---------- Task inputs ----------
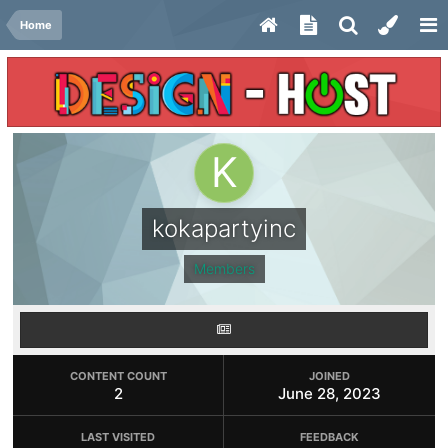
Home
kokapartyinc
Members
CONTENT COUNT
JOINED
2
June 28, 2023
LAST VISITED
FEEDBACK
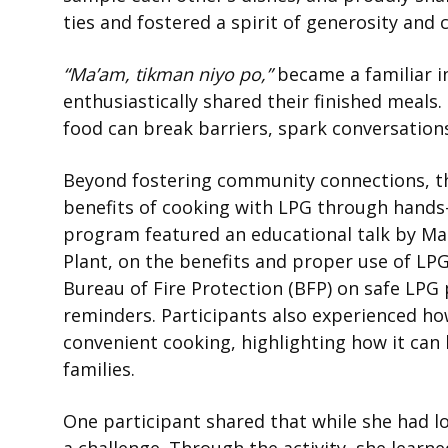
ties and fostered a spirit of generosity and 
“Ma’am, tikman niyo po,”
became a familiar i
enthusiastically shared their finished meal
food can break barriers, spark conversatio
Beyond fostering community connections, t
benefits of cooking with LPG through hands
program featured an educational talk by Ma
Plant, on the benefits and proper use of LPG
Bureau of Fire Protection (BFP) on safe LPG
reminders. Participants also experienced ho
convenient cooking, highlighting how it can
families.
One participant shared that while she had l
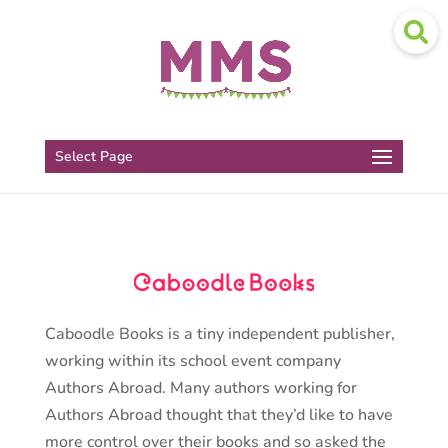
Select Page
Caboodle Books is a tiny independent publisher,
working within its school event company
Authors Abroad. Many authors working for
Authors Abroad thought that they’d like to have
more control over their books and so asked the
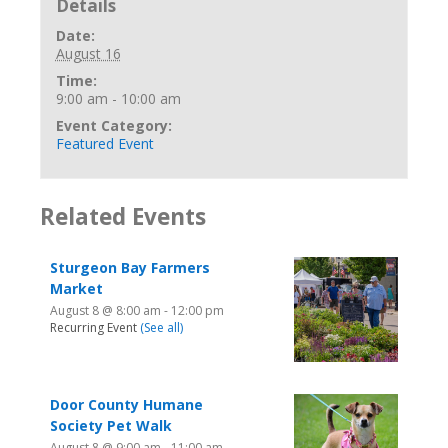
Details
Date:
August 16
Time:
9:00 am - 10:00 am
Event Category:
Featured Event
Related Events
Sturgeon Bay Farmers
Market
August 8 @ 8:00 am
-
12:00 pm
Recurring Event
(See all)
Door County Humane
Society Pet Walk
August 8 @ 9:00 am
-
11:00 am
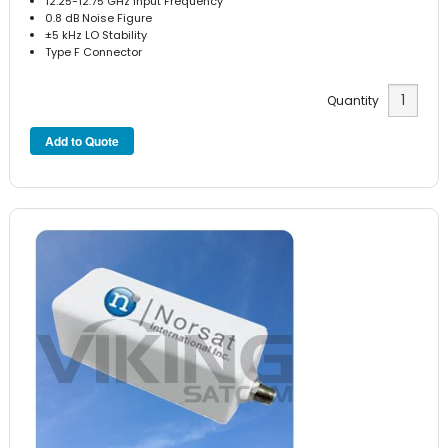
12.25-12.75 GHz Input Frequency
0.8 dB Noise Figure
±5 kHz LO Stability
Type F Connector
Quantity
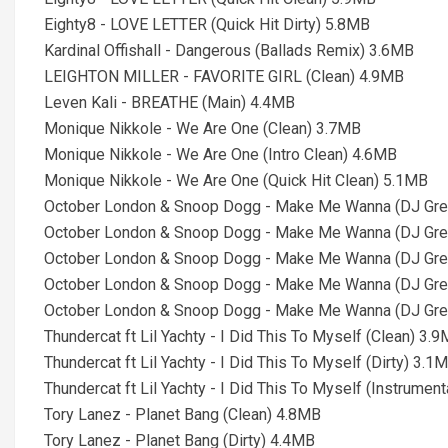
Eighty8 - LOVE LETTER (Quick Hit Dirty) 5.8MB
Kardinal Offishall - Dangerous (Ballads Remix) 3.6MB
LEIGHTON MILLER - FAVORITE GIRL (Clean) 4.9MB
Leven Kali - BREATHE (Main) 4.4MB
Monique Nikkole - We Are One (Clean) 3.7MB
Monique Nikkole - We Are One (Intro Clean) 4.6MB
Monique Nikkole - We Are One (Quick Hit Clean) 5.1MB
October London & Snoop Dogg - Make Me Wanna (DJ Gree
October London & Snoop Dogg - Make Me Wanna (DJ Green
October London & Snoop Dogg - Make Me Wanna (DJ Gree
October London & Snoop Dogg - Make Me Wanna (DJ Gree
October London & Snoop Dogg - Make Me Wanna (DJ Gree
Thundercat ft Lil Yachty - I Did This To Myself (Clean) 3.
Thundercat ft Lil Yachty - I Did This To Myself (Dirty) 3.1
Thundercat ft Lil Yachty - I Did This To Myself (Instrumen
Tory Lanez - Planet Bang (Clean) 4.8MB
Tory Lanez - Planet Bang (Dirty) 4.4MB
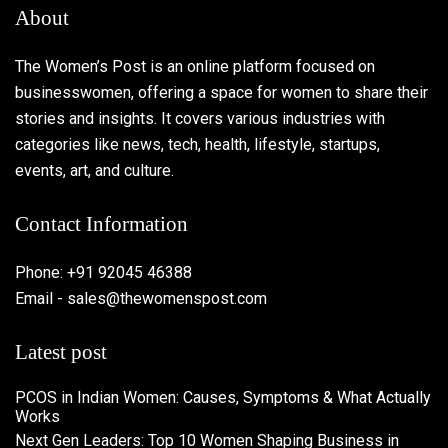
About
The Women’s Post is an online platform focused on
businesswomen, offering a space for women to share their
stories and insights. It covers various industries with
categories like news, tech, health, lifestyle, startups,
events, art, and culture.
Contact Information
Phone: +91 92045 46388
Email - sales@thewomenspost.com
Latest post
PCOS in Indian Women: Causes, Symptoms & What Actually
Works
Next Gen Leaders: Top 10 Women Shaping Business in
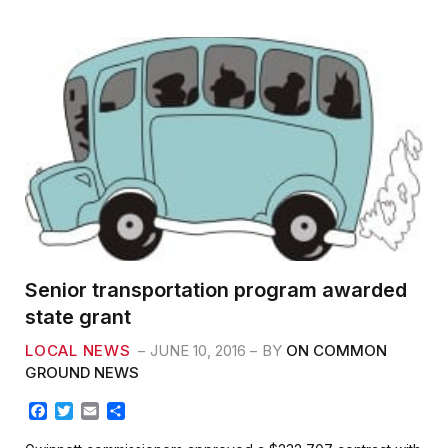
o
r
k
Senior transportation program awarded
state grant
LOCAL NEWS
JUNE 10, 2016
BY
ON COMMON
GROUND NEWS
F
T
E
S
a
w
m
h
c
i
a
a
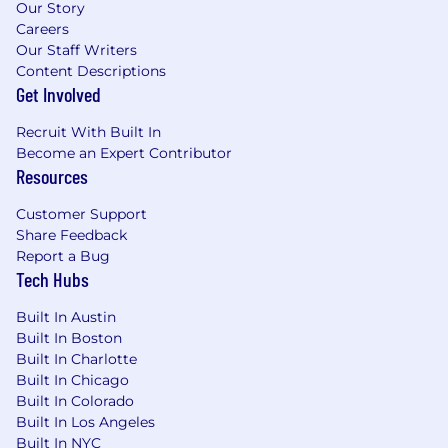
Our Story
Careers
Our Staff Writers
Content Descriptions
Get Involved
Recruit With Built In
Become an Expert Contributor
Resources
Customer Support
Share Feedback
Report a Bug
Tech Hubs
Built In Austin
Built In Boston
Built In Charlotte
Built In Chicago
Built In Colorado
Built In Los Angeles
Built In NYC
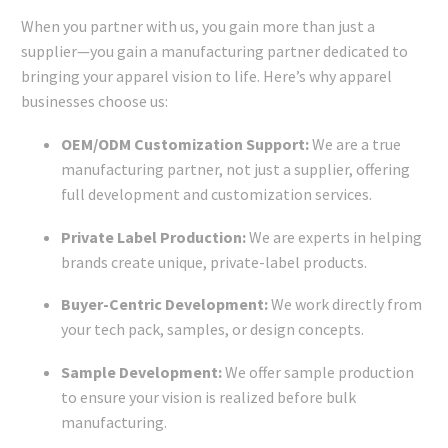
When you partner with us, you gain more than just a
supplier—you gain a manufacturing partner dedicated to
bringing your apparel vision to life. Here’s why apparel
businesses choose us:
OEM/ODM Customization Support:
We are a true
manufacturing partner, not just a supplier, offering
full development and customization services.
Private Label Production:
We are experts in helping
brands create unique, private-label products.
Buyer-Centric Development:
We work directly from
your tech pack, samples, or design concepts.
Sample Development:
We offer sample production
to ensure your vision is realized before bulk
manufacturing.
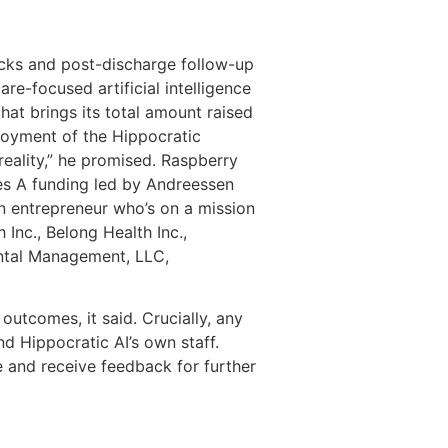
ecks and post-discharge follow-up
re-focused artificial intelligence
that brings its total amount raised
loyment of the Hippocratic
eality,” he promised. Raspberry
ries A funding led by Andreessen
n entrepreneur who’s on a mission
Inc., Belong Health Inc.,
ental Management, LLC,
outcomes, it said. Crucially, any
nd Hippocratic AI’s own staff.
e and receive feedback for further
----------
What is being asked – Write out the lines above exactly, from the line with "Select Page" up to and including the line with "more control over".

Problem solution –
Select Page
Caboodle Books is a tiny independent publisher,
working within its school event company
Authors Abroad. Many authors working for
Authors Abroad thought that they’d like to have
more control over their books and so asked the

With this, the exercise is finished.